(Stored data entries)
::::::::::

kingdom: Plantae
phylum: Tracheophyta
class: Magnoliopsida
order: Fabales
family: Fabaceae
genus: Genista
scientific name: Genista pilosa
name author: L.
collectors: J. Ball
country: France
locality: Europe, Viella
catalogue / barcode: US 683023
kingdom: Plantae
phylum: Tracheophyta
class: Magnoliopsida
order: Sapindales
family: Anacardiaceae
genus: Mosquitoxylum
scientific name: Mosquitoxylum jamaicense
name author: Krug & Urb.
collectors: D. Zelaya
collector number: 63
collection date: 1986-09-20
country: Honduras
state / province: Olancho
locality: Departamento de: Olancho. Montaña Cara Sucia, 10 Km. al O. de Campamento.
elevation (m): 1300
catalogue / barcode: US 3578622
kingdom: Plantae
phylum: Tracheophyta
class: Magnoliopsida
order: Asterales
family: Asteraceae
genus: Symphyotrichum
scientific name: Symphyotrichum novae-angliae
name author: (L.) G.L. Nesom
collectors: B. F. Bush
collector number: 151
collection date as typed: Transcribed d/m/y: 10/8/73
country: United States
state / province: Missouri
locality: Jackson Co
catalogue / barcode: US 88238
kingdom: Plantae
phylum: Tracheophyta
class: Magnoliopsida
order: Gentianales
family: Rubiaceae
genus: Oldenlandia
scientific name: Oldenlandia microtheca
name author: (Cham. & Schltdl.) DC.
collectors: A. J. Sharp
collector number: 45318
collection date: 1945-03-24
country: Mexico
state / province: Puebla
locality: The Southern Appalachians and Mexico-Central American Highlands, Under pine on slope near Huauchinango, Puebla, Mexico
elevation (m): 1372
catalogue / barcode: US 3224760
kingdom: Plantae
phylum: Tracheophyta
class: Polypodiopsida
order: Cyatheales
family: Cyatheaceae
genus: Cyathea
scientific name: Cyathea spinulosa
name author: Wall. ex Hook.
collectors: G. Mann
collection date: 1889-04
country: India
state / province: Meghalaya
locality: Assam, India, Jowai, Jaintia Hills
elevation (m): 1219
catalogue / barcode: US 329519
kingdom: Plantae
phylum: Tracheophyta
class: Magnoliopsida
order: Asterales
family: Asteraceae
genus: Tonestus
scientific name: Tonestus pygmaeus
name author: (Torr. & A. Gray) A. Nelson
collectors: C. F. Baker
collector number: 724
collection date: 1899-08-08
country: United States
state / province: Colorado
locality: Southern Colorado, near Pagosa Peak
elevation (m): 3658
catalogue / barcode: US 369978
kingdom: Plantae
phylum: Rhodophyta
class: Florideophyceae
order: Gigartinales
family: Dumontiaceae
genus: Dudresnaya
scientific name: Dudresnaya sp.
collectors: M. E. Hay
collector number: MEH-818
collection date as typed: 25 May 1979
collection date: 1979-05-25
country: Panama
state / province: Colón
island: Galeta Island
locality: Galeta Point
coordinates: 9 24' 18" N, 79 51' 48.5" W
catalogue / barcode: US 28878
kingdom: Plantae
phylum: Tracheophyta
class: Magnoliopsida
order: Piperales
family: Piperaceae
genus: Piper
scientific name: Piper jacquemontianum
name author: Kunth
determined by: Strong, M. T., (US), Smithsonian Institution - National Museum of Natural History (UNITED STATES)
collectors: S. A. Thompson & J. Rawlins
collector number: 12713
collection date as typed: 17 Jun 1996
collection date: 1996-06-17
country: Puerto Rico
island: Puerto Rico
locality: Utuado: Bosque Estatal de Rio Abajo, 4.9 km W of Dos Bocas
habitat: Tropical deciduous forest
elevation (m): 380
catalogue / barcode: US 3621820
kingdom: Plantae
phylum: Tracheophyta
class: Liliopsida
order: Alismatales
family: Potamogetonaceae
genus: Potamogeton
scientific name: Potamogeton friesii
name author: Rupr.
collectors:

::::::::::

Could you arrange the material between the lines holding "collectors: D. Zelaya" and "collection date as typed: Transcribed", inclusive, as a two-column CSV with the headers "field" and "value"? Give one row per entry, put each field in double quotes, and replace any line breaks with spaces.

field,value
"collectors:","D. Zelaya"
"collector number:","63"
"collection date:","1986-09-20"
"country:","Honduras"
"state / province:","Olancho"
"locality:","Departamento de: Olancho. Montaña Cara Sucia, 10 Km. al O. de Campamento."
"elevation (m):","1300"
"catalogue / barcode:","US 3578622"
"kingdom:","Plantae"
"phylum:","Tracheophyta"
"class:","Magnoliopsida"
"order:","Asterales"
"family:","Asteraceae"
"genus:","Symphyotrichum"
"scientific name:","Symphyotrichum novae-angliae"
"name author:","(L.) G.L. Nesom"
"collectors:","B. F. Bush"
"collector number:","151"
"collection date as typed:","Transcribed d/m/y: 10/8/73"